Given task:
Copy word for word the part of the citrus post below between "Not that I’ll" and "trees would survive.", inclusive.

Document excerpt:
How to heat citrus in winter

Hi guys
I have a mix of citrus trees I bought last year, wintered in pots, and planted in the ground this spring. None of them like to the winter, and some of them fared worse than others, almost dying. After some research, it appears that they’ll forever do poorly here unless I can prevent them from dropping below freezing during the winter. How can I do this?
The area Im in is not bad, I think it’s technically a 9B, although we can get some cold snaps here in the mountains. There’s actually a very good citrus growing area about two hours south in a microclimate area near the coast.
This fella had some good ideas:
All my trees are planted on the south facing slope, but I got a feeling they’re not going to like the winter and get set back again. There’s no power where I have them planted. I was thinking maybe some kind of heater with A thermostat and battery solar panel voltage cut off might work. Covered with floating row covers, the idea would be to heat up the trees just at the worst times, as the Guy in the video did. Sounds kind of expensive though.
Any better ideas?

Edit: just wanted to add I’m in Japan, and experimenting with a few varieties. Some are much more cold hardy than others, although I believe the fruit quality suffers on all of them if it drops below freezing. I got a little fruit off four of them last year and I thought it was terrific: Sudachi; Kabosu; Shikwasa; Ureka Lemon. Currently the kabosu has 2 large limes almost ripe, the lemon and sudachi a few blossoms turning to fruit, and the the Kinkan kumquat has exploded with hundreds of blossoms. There’s also a couple of Mikan trees and a Yuzu who’s foliage doesn’t look too bad, although I didn’t see any flowers this year. The navel orange fared the worst, looks like you’re really got the kicked out of it during the winter and was reduced down to rootstock stub. I didn’t get organized on the fertilizer until late this year, which will affect the growth. But Im mainly concerned about the coming cold this winter.
Additionally, I was surprised to hear lemons produce throughout the whole year. That would be nice. I believe the other citrus I have only produce at a specific time during the year in season.
Any ideas?

Not that I’ll be a lot of help with this, but you didn’t say how cold your lowest lows are or whether the cold is an occasional thing or lasts through the winter. I’m not at all familiar with the weather in any part of Japan. Without looking it up, I’m thinking 9B lows are 25 to 30 F, but I’m not sure. That would be tolerable for many citrus if they are hardened off when it hits, and if it’s short term. They would not be happy, and fruit would get ruined, but many trees would survive.

Record extracts:
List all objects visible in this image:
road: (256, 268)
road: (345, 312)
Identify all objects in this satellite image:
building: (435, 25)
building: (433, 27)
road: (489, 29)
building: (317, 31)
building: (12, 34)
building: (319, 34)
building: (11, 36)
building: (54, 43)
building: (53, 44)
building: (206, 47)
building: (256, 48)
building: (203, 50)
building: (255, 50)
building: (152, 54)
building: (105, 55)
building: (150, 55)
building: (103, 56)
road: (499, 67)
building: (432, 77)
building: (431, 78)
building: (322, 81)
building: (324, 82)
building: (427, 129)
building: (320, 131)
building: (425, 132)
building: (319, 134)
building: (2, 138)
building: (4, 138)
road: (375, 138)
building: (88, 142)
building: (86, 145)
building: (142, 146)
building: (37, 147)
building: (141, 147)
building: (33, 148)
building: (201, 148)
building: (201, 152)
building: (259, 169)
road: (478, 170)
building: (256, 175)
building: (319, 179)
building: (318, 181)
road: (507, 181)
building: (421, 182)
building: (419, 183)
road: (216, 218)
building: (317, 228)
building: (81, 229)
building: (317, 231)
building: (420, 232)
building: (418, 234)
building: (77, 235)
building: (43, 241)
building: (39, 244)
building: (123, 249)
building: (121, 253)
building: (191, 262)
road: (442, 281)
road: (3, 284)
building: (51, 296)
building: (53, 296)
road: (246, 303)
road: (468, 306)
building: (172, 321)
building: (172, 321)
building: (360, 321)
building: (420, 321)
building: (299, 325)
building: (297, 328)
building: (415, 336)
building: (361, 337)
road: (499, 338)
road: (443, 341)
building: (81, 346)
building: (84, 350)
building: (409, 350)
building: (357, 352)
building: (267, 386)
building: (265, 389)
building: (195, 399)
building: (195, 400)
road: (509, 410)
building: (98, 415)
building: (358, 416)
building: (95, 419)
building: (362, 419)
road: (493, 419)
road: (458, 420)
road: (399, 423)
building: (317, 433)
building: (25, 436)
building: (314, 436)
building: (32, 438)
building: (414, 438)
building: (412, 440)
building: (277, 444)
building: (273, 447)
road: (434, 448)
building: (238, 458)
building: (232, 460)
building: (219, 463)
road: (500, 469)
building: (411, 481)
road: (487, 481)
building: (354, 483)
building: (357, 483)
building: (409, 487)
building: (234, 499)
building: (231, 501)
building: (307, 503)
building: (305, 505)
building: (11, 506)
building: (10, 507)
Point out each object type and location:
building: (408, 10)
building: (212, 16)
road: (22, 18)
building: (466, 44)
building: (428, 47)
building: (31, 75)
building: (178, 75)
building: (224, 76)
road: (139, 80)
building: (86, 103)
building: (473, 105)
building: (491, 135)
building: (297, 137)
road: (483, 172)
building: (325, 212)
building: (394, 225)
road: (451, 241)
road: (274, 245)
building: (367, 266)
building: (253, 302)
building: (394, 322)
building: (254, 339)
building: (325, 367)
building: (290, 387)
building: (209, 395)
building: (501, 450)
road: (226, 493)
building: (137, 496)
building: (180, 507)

Worked answer:
Not that I’ll be a lot of help with this, but you didn’t say how cold your lowest lows are or whether the cold is an occasional thing or lasts through the winter. I’m not at all familiar with the weather in any part of Japan. Without looking it up, I’m thinking 9B lows are 25 to 30 F, but I’m not sure. That would be tolerable for many citrus if they are hardened off when it hits, and if it’s short term. They would not be happy, and fruit would get ruined, but many trees would survive.